[Stored data entries]
....................
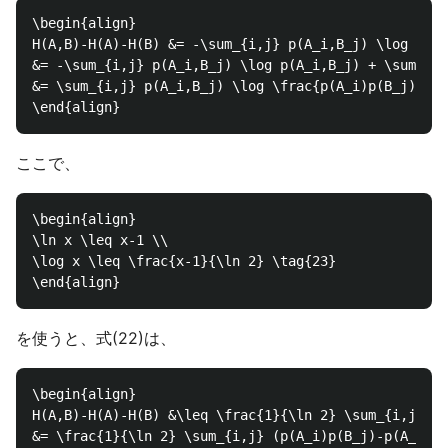
\begin{align}

H(A,B)-H(A)-H(B) &= -\sum_{i,j} p(A_i,B_j) \log p(A_
&= -\sum_{i,j} p(A_i,B_j) \log p(A_i,B_j) + \sum_{i,
&= \sum_{i,j} p(A_i,B_j) \log \frac{p(A_i)p(B_j)}{p(
ここで、
\begin{align}

\ln x \leq x-1 \\

\log x \leq \frac{x-1}{\ln 2} \tag{23}

を使うと、式(22)は、
\begin{align}

H(A,B)-H(A)-H(B) &\leq \frac{1}{\ln 2} \sum_{i,j} p(
&= \frac{1}{\ln 2} \sum_{i,j} (p(A_i)p(B_j)-p(A_i,B_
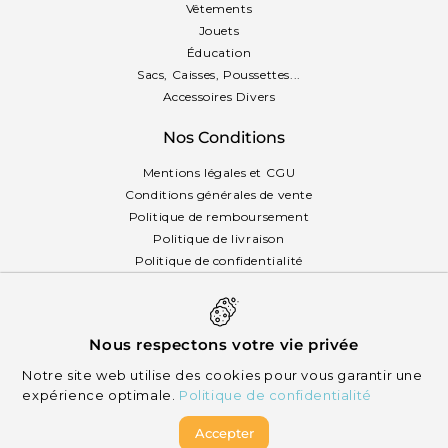
Vêtements
Jouets
Éducation
Sacs, Caisses, Poussettes...
Accessoires Divers
Nos Conditions
Mentions légales et CGU
Conditions générales de vente
Politique de remboursement
Politique de livraison
Politique de confidentialité
Politique des cookies
Français
Nous respectons votre vie privée
Notre site web utilise des cookies pour vous garantir une
expérience optimale.
Politique de confidentialité
Accepter
© 2026 Mikizi - Tous droits réservés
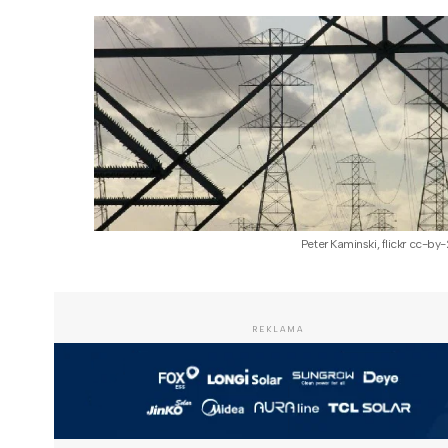
Peter Kaminski, flickr cc-by-
REKLAMA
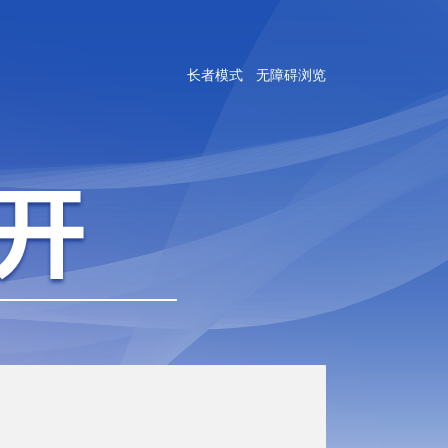
长者模式
无障碍浏览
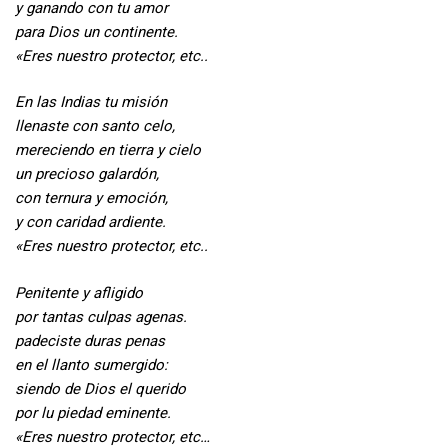
y ganando con tu amor
para Dios un continente.
«Eres nuestro protector, etc..
En las Indias tu misión
llenaste con santo celo,
mereciendo en tierra y cielo
un precioso galardón,
con ternura y emoción,
y con caridad ardiente.
«Eres nuestro protector, etc..
Penitente y afligido
por tantas culpas agenas.
padeciste duras penas
en el llanto sumergido:
siendo de Dios el querido
por lu piedad eminente.
«Eres nuestro protector, etc…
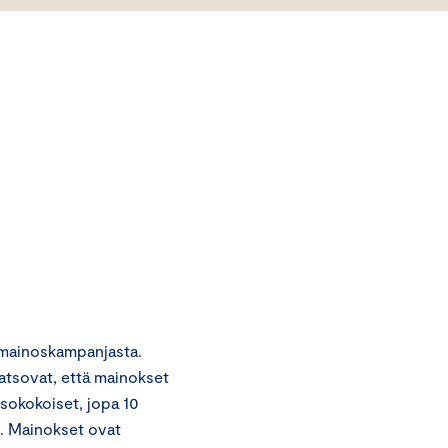
omainoskampanjasta.
atsovat, että mainokset
isokokoiset, jopa 10
n. Mainokset ovat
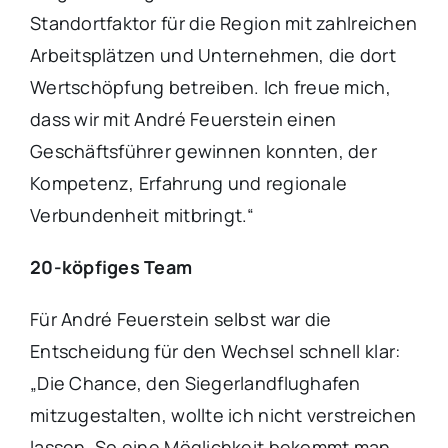
Standortfaktor für die Region mit zahlreichen
Arbeitsplätzen und Unternehmen, die dort
Wertschöpfung betreiben. Ich freue mich,
dass wir mit André Feuerstein einen
Geschäftsführer gewinnen konnten, der
Kompetenz, Erfahrung und regionale
Verbundenheit mitbringt.“
20-köpfiges Team
Für André Feuerstein selbst war die
Entscheidung für den Wechsel schnell klar:
„Die Chance, den Siegerlandflughafen
mitzugestalten, wollte ich nicht verstreichen
lassen. So eine Möglichkeit bekommt man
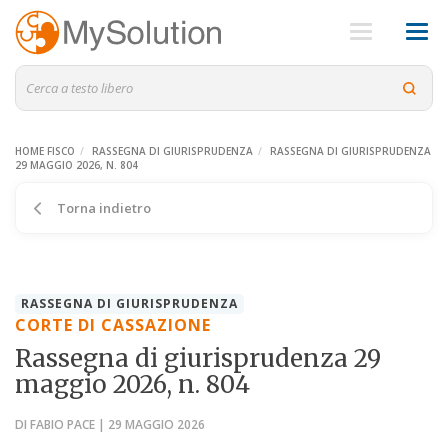
HOME FISCO
RASSEGNA DI GIURISPRUDENZA
RASSEGNA DI GIURISPRUDENZA
29 MAGGIO 2026, N. 804
Torna indietro
RASSEGNA DI GIURISPRUDENZA
CORTE DI CASSAZIONE
Rassegna di giurisprudenza 29
maggio 2026, n. 804
DI FABIO PACE | 29 MAGGIO 2026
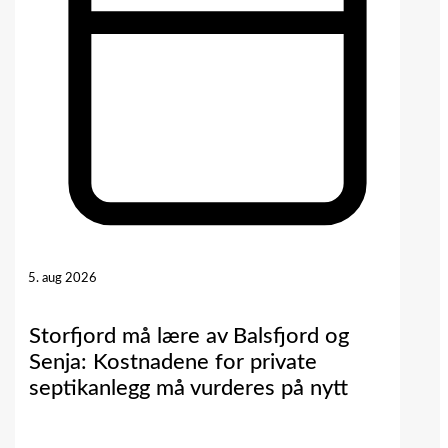
5. aug 2026
Storfjord må lære av Balsfjord og
Senja: Kostnadene for private
septikanlegg må vurderes på nytt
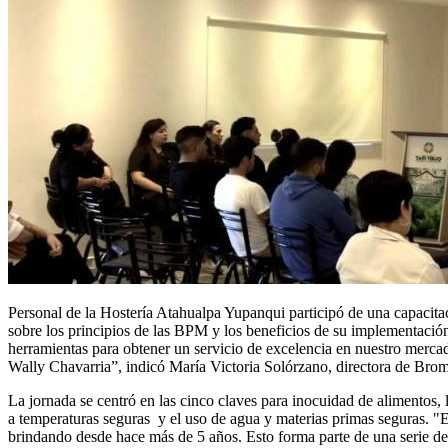
Personal de la Hostería Atahualpa Yupanqui participó de una capacita
sobre los principios de las BPM y los beneficios de su implementació
herramientas para obtener un servicio de excelencia en nuestro merca
Wally Chavarria”, indicó María Victoria Solórzano, directora de Brom
La jornada se centró en las cinco claves para inocuidad de alimentos,
a temperaturas seguras y el uso de agua y materias primas seguras. "
brindando desde hace más de 5 años. Esto forma parte de una serie de 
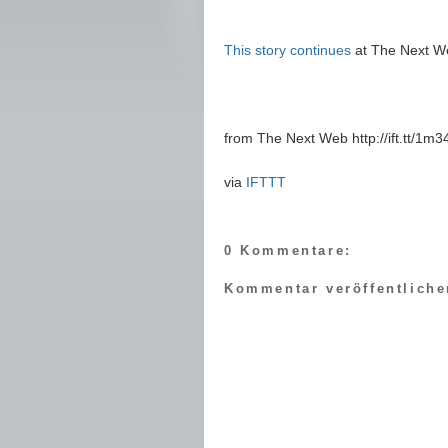
This story continues
at The Next W
from The Next Web http://ift.tt/1m
via
IFTTT
0 Kommentare:
Kommentar veröffentliche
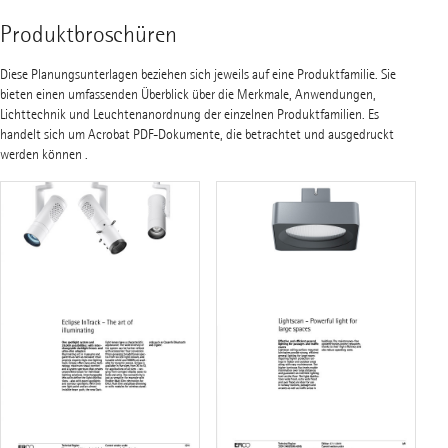
Produktbroschüren
Diese Planungsunterlagen beziehen sich jeweils auf eine Produktfamilie. Sie
bieten einen umfassenden Überblick über die Merkmale, Anwendungen,
Lichttechnik und Leuchtenanordnung der einzelnen Produktfamilien. Es
handelt sich um Acrobat PDF-Dokumente, die betrachtet und ausgedruckt
werden können .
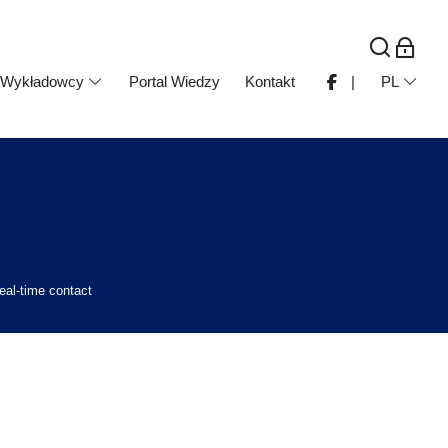
Wykładowcy
Portal Wiedzy
Kontakt
|
PL
eal-time contact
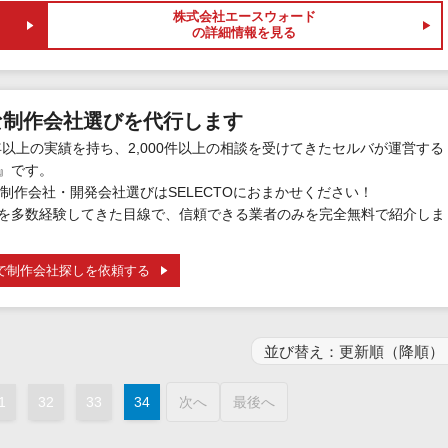
株式会社エースウォード
の詳細情報を見る
な制作会社選びを代行します
年以上の実績を持ち、2,000件以上の相談を受けてきたセルバが運営する
』です。
制作会社・開発会社選びはSELECTOにおまかせください！
を多数経験してきた目線で、信頼できる業者のみを完全無料で紹介しま
で制作会社探しを依頼する
1
32
33
34
次へ
最後へ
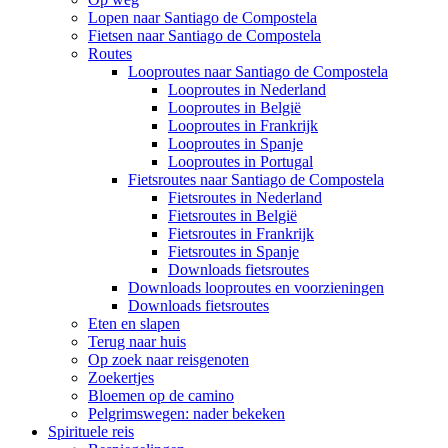
Lopen naar Santiago de Compostela
Fietsen naar Santiago de Compostela
Routes
Looproutes naar Santiago de Compostela
Looproutes in Nederland
Looproutes in België
Looproutes in Frankrijk
Looproutes in Spanje
Looproutes in Portugal
Fietsroutes naar Santiago de Compostela
Fietsroutes in Nederland
Fietsroutes in België
Fietsroutes in Frankrijk
Fietsroutes in Spanje
Downloads fietsroutes
Downloads looproutes en voorzieningen
Downloads fietsroutes
Eten en slapen
Terug naar huis
Op zoek naar reisgenoten
Zoekertjes
Bloemen op de camino
Pelgrimswegen: nader bekeken
Spirituele reis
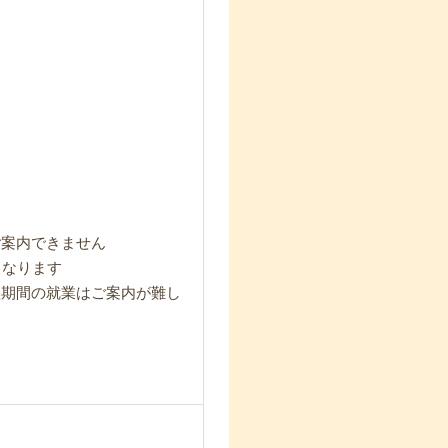
ご案内できません
となります
短期間の就業はご案内が難し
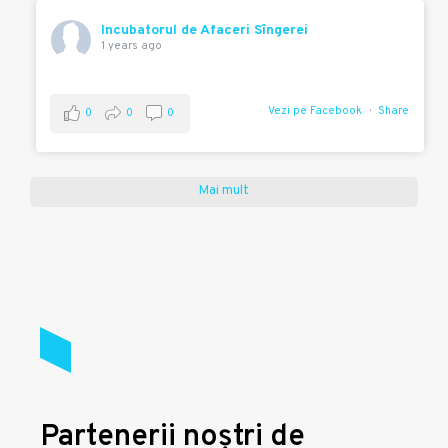
Incubatorul de Afaceri Sîngerei
1 years ago
Vezi pe Facebook
Share
0
0
0
Mai mult
Partenerii noștri de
....................
* **Problem to solve**:
Print once more, exactly, the lines from the one with "septikanlegg må vurderes på nytt" through the last line of the data, both ends included, without any pictures.

* **Response to the task**:
septikanlegg må vurderes på nytt
Personal de la Hostería Atahualpa Yupanqui participó de una capacita
sobre los principios de las BPM y los beneficios de su implementació
herramientas para obtener un servicio de excelencia en nuestro merca
Wally Chavarria”, indicó María Victoria Solórzano, directora de Brom
La jornada se centró en las cinco claves para inocuidad de alimentos,
a temperaturas seguras y el uso de agua y materias primas seguras. "
brindando desde hace más de 5 años. Esto forma parte de una serie de 
This story continues
at The Next W
from The Next Web http://ift.tt/1m
via
IFTTT
0 Kommentare:
Kommentar veröffentliche
Produktbroschüren
Diese Planungsunterlagen beziehen sich jeweils auf eine Produktfamilie. Sie
bieten einen umfassenden Überblick über die Merkmale, Anwendungen,
Lichttechnik und Leuchtenanordnung der einzelnen Produktfamilien. Es
handelt sich um Acrobat PDF-Dokumente, die betrachtet und ausgedruckt
werden können .
Wykładowcy
Portal Wiedzy
Kontakt
|
PL
eal-time contact
株式会社エースウォード
の詳細情報を見る
な制作会社選びを代行します
年以上の実績を持ち、2,000件以上の相談を受けてきたセルバが運営する
』です。
制作会社・開発会社選びはSELECTOにおまかせください！
を多数経験してきた目線で、信頼できる業者のみを完全無料で紹介しま
で制作会社探しを依頼する
1
32
33
34
次へ
最後へ
Lopen naar Santiago de Compostela
Fietsen naar Santiago de Compostela
Routes
Looproutes naar Santiago de Compostela
Looproutes in Nederland
Looproutes in België
Looproutes in Frankrijk
Looproutes in Spanje
Looproutes in Portugal
Fietsroutes naar Santiago de Compostela
Fietsroutes in Nederland
Fietsroutes in België
Fietsroutes in Frankrijk
Fietsroutes in Spanje
Downloads fietsroutes
Downloads looproutes en voorzieningen
Downloads fietsroutes
Eten en slapen
Terug naar huis
Op zoek naar reisgenoten
Zoekertjes
Bloemen op de camino
Pelgrimswegen: nader bekeken
Spirituele reis
ご案内できません
となります
短期間の就業はご案内が難し
Incubatorul de Afaceri Sîngerei
1 years ago
Vezi pe Facebook
Share
0
0
0
Mai mult
Partenerii noștri de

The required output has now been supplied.